まだ完全ではないようで……まだまだ成長する可能性があるかもしれません……。
「俺に言われても……困ります……。ソウタ、何か辛いことでもあったのか?」
と言ってもブツブツと言っているだけだった。
「『う~ん、ソウタちゃん素直ではないみたいね~』」
突然エメロッテから念話がくる。ソウタの気持でもわかるのか?
「『何か読み取ったのか?』」
「『違うよ~、私にははっきり聞こえるの~』」
耳がいいってことか、距離があるのによく聞こえるな。
近くにいても何を言っているのかわからないのに。
「『なんて言っている?』」
「『トリニッチは男、トリニッチは男、トリニッチは男と繰り返し言っているよ~』」
…………心配して損した……。
いまさら何を言っている? もうトリニッチさんは愛し合っている関係で嫁? だろう……。

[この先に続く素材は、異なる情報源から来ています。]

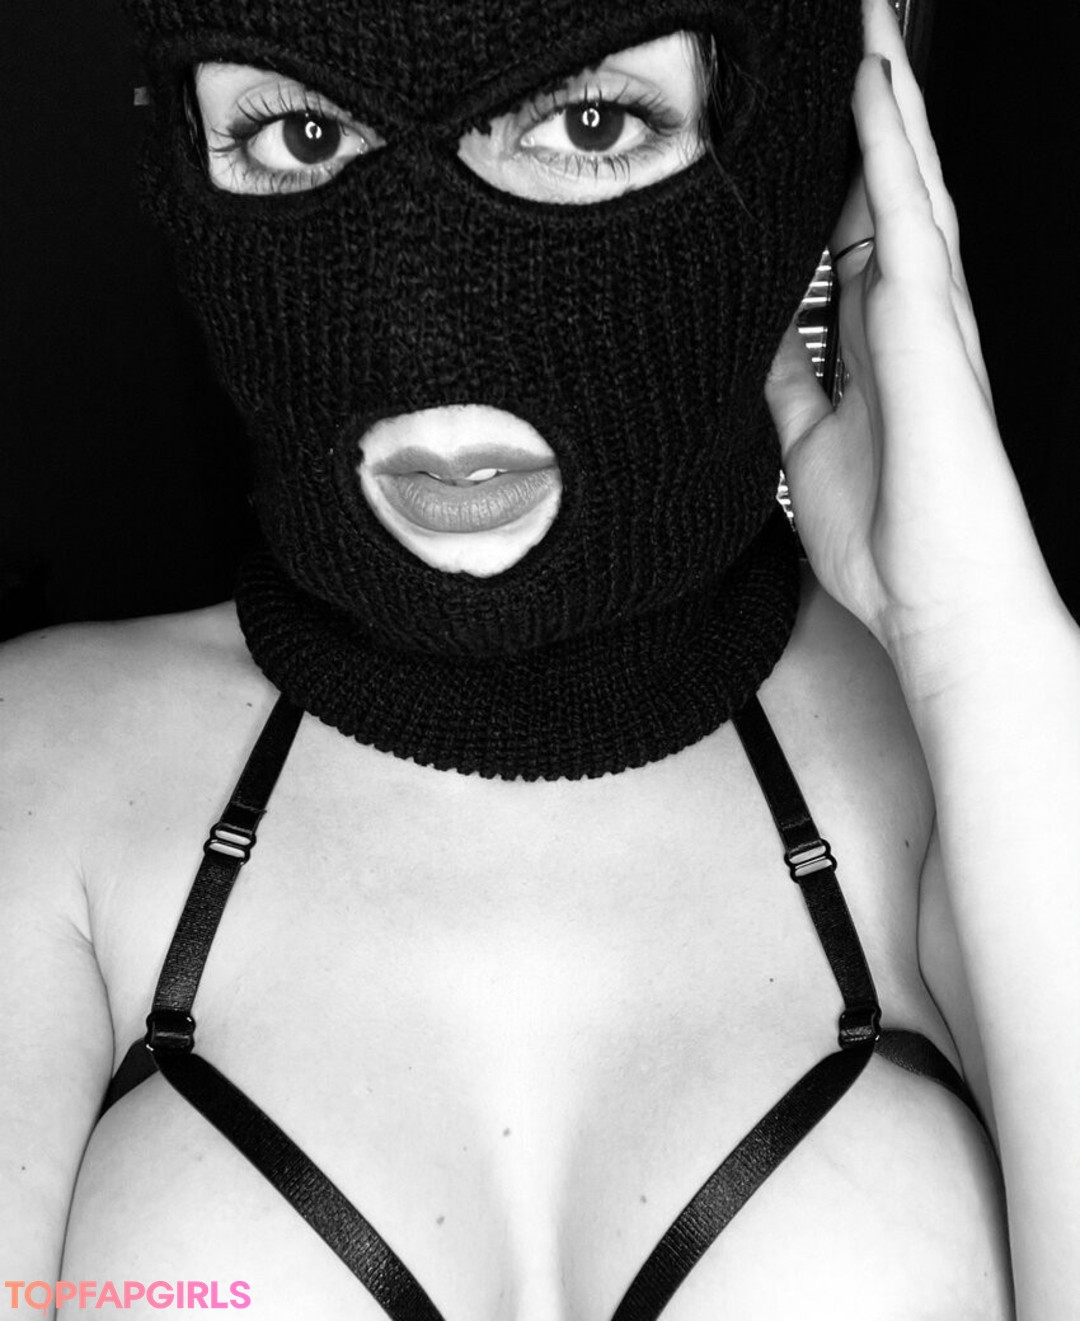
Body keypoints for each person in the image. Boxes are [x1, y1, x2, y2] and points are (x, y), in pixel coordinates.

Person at [1, 0, 1076, 1316]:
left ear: (806, 139)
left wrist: (978, 642)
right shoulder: (35, 778)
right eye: (302, 132)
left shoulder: (980, 773)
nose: (429, 325)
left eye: (591, 123)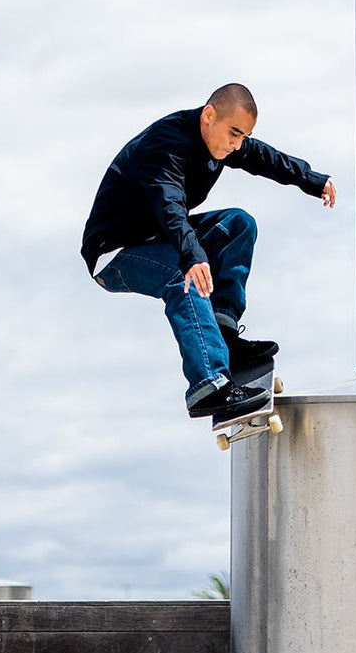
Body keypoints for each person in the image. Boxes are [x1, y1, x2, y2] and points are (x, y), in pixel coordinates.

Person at [82, 82, 336, 420]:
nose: (236, 145)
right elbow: (169, 205)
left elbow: (265, 158)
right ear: (209, 115)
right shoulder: (166, 145)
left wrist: (313, 180)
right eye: (233, 133)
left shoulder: (223, 142)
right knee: (181, 275)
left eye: (242, 137)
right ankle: (208, 385)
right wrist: (193, 255)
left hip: (159, 239)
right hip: (114, 252)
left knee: (238, 224)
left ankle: (225, 335)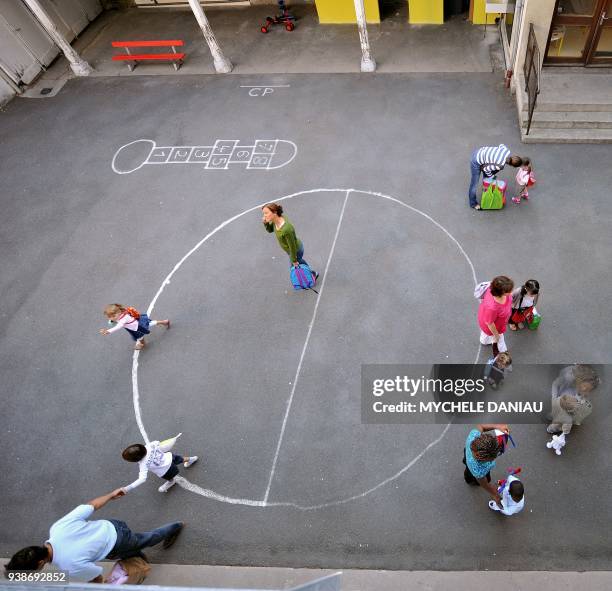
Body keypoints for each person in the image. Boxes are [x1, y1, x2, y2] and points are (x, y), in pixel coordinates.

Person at [4, 489, 183, 583]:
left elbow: (96, 576)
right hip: (112, 525)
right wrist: (112, 495)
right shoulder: (56, 529)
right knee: (131, 548)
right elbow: (91, 506)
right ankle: (136, 552)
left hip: (118, 542)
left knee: (148, 539)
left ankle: (175, 526)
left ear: (39, 564)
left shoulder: (70, 567)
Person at [121, 436, 198, 494]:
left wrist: (127, 488)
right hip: (169, 458)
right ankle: (192, 459)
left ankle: (171, 482)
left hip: (165, 471)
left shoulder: (143, 464)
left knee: (170, 478)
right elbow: (159, 443)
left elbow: (142, 479)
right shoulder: (150, 446)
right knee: (181, 459)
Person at [262, 203, 318, 279]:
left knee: (296, 265)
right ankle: (311, 274)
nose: (264, 216)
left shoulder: (286, 229)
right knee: (299, 262)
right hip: (292, 250)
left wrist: (294, 260)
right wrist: (266, 223)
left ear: (274, 212)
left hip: (296, 250)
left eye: (266, 213)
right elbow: (270, 230)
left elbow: (292, 246)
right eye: (263, 213)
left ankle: (311, 274)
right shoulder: (276, 221)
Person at [463, 423, 512, 507]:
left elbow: (481, 426)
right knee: (474, 477)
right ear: (489, 459)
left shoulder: (473, 437)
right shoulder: (479, 470)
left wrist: (497, 426)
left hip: (467, 457)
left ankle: (468, 478)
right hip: (475, 471)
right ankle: (471, 481)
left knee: (467, 468)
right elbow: (484, 483)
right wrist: (494, 493)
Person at [548, 365, 600, 435]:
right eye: (584, 386)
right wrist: (554, 399)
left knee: (570, 414)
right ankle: (557, 419)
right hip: (564, 395)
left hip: (571, 404)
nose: (584, 389)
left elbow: (583, 404)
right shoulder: (569, 377)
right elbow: (555, 384)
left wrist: (575, 416)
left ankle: (560, 423)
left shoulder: (586, 389)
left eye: (587, 389)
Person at [468, 144, 522, 210]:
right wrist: (492, 176)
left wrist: (493, 156)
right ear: (512, 165)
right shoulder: (500, 165)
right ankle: (473, 203)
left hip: (480, 151)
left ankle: (486, 187)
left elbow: (501, 145)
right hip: (476, 161)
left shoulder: (506, 150)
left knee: (491, 172)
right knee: (474, 184)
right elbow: (485, 169)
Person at [99, 304, 169, 351]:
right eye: (109, 317)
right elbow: (113, 321)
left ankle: (142, 344)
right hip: (138, 321)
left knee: (139, 336)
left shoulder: (123, 319)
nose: (111, 318)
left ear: (119, 313)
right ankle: (164, 322)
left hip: (136, 327)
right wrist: (112, 320)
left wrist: (108, 331)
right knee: (149, 323)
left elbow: (118, 326)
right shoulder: (123, 312)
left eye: (113, 316)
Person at [477, 276, 514, 357]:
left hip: (486, 318)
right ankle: (504, 357)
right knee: (500, 340)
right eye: (509, 291)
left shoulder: (493, 288)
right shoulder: (493, 307)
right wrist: (496, 335)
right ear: (502, 292)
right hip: (494, 326)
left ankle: (485, 341)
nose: (512, 292)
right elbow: (489, 323)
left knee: (484, 338)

ほらもっと喜べよ、お前の大好きなダイナマイトボディの女性が隣にいるぞ。
お前のために理想的な女性になったのだから普通に喜べよ。
しょうがない、最終手段を使うか――。
「フフフフフフ……むっつりなお兄さん……絶望的な顔してどうしましたか……」
念話でメアを呼んだ。
「いつもの頼むよ」
「仰せのままに――」
メアはどす黒い滋養強壮剤をソウタに無理やり飲ますと――。
「身体が疼く……。誰か……誰か俺を止めてくれ……熱くて死にそうだ……」
中二病の完成です。
「フフフフフフ……オネエさん、求めているのであとはよろしくお願いします……」
「あらやだ、そうなの!? もう照れ屋なんだから! じゃあワタシたちは失礼するね~」
トリニッチさんはソウタを担いでこの場を去っていく。
これでソウタは素直になれるはずだ。
干からびる代償はあるが……。
それから周りの様子を見に行き、なんの問題はなく安心した。
確認もできたし、これから禁忌野郎からの対策を考えないといけない――。